いや〜、夏ですね〜、暑いですね〜
というわけで、子供たちは夏休みなのです。
しかーし、夏休みをのんびり過ごせるのはサラリーマン家庭のお子さんたちだけです。
自営業や農家のお子さんは、そう、家業を手伝わされてテンテコマイなのです。
農家ですと、この炎天下でひたすら農作業に従事。
若いんだから熱中症なんかにならないだろ、とか、なんとかで、無理をさせられます。たとえ暑さにまいって、ぶッ倒れたところで、バケツの水を一杯ぶっかけられて放置です。あとは勝手に目を覚ませと。うむ。
とにかく口答えなんざ、できませんから。とにかく手伝えと。家業なんだからと。それでオマンマ食べてるんだからと。
働くって、生きていくって、タイヘン。子供ながらにして、そう思うのですよ。
でも、つらいことばかりではありません。
そうです、親だって鬼ではありませんから、がんばってお手伝いしてくれたら、ちゃーんと、ご褒美が用意されてますから。
ご褒美、それは、村に年に1度やってくるサーカスにつれてってもらうことです。
子供たちはそれを楽しみに、それを心の支えに、それを励みに、つらい炎天下の農作業をこなすのでした。めでたし、めでたし。

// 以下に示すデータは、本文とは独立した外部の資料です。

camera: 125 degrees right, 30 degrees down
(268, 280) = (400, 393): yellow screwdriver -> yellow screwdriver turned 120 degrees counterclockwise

はなしがすっかり脱線してしまいましたが、なにがいいたかったのかといいますと。
ようするに、夏休みは、お手伝い、なのだと。
サラリーマン家庭の星空さんは、時間をもてあましていましたけれども。
お好み焼き屋さんの娘である日野さんは、海の家で家業の手伝いをしてました。
この違い、わかりますか?
そうです、サラリーマンは毎月お給料がもらえますが、自営業者はさいあく赤字のときもありますから。

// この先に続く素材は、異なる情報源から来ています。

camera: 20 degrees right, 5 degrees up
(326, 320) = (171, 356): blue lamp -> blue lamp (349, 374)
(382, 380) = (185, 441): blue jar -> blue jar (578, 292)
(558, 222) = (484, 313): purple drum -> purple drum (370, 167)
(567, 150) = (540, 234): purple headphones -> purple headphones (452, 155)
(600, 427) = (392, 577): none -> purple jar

なので自営業者は稼げる時はとことん稼ぐという気構えなのです。
とうぜん家族がかりだされます。家族の人件費はタダですからね。これをつかわないテはありませんから。
しかも学校が休みとなれば、子供に断る理由なんてありません。
そういうわけで、日野さんは、海の家で、お好み焼きをせっせと焼いて、じゃんじゃん売っているのです。

しかし、まあ、なんだね。日野さんはエライよ。
商売好きみたいだね日野さん。
こういう娘を嫁にすると、なかなか良いですね。
やっぱね、自営業というのは、お嫁さんが働き者でしっかりしてるかでキマるんだとおもうから。
いい、じつに、いいよ、日野さん。嫁にしたい。

あと、やっぱ露出の多い水着で、お好み焼きを焼いてると、売上げ伸びるとおもうけどな。
そこらへんにまで頭がまわらない日野さんは、まだまだだね。
もうけるためには何でもやる、水着にでもなんにでもなる、そのくらいの心意気が欲しかった。
お好み焼き10枚まとめて買ってくれたら、ポロリのサービスとか。それくらいやればよかったのにね。いいじゃん、減るもんじゃあるまいし。